[EXERCISE DETAILS]: Please collect every line in the records below that contains the word "baby" and copy each one out in full.

[DATA PROVIDED]:
Segment Open
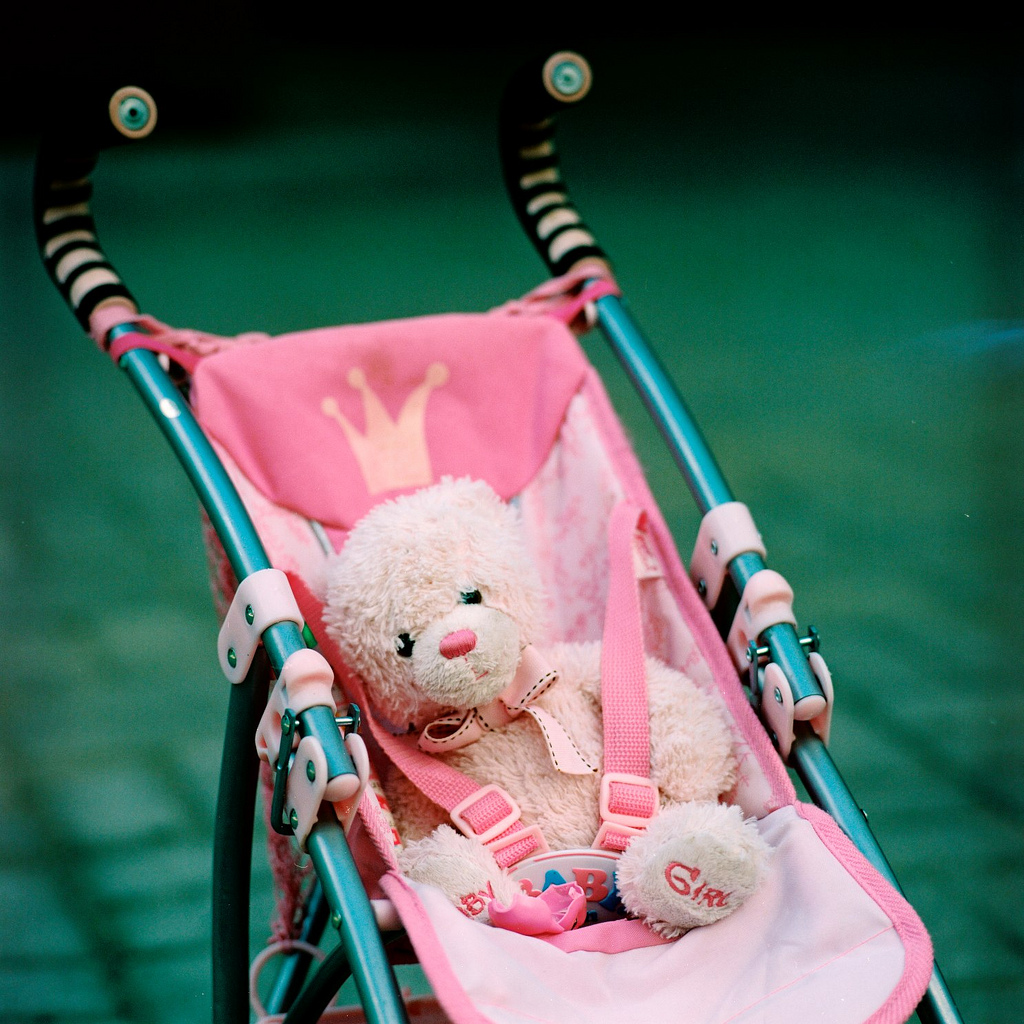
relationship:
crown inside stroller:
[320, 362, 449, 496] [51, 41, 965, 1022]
Segment Closed
Segment Open
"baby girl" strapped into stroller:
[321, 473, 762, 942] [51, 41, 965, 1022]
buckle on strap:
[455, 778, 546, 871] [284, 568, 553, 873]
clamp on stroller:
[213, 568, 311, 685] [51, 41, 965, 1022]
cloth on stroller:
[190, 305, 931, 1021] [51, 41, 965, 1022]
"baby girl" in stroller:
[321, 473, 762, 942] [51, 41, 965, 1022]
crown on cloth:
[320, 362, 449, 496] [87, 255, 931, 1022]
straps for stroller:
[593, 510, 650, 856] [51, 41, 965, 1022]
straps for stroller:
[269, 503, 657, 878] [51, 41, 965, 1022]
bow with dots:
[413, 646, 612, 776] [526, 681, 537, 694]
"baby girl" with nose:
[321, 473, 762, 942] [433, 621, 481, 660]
Segment Closed
[FINAL ANSWER]:
"baby girl" strapped into stroller:
"baby girl" in stroller:
"baby girl" with nose:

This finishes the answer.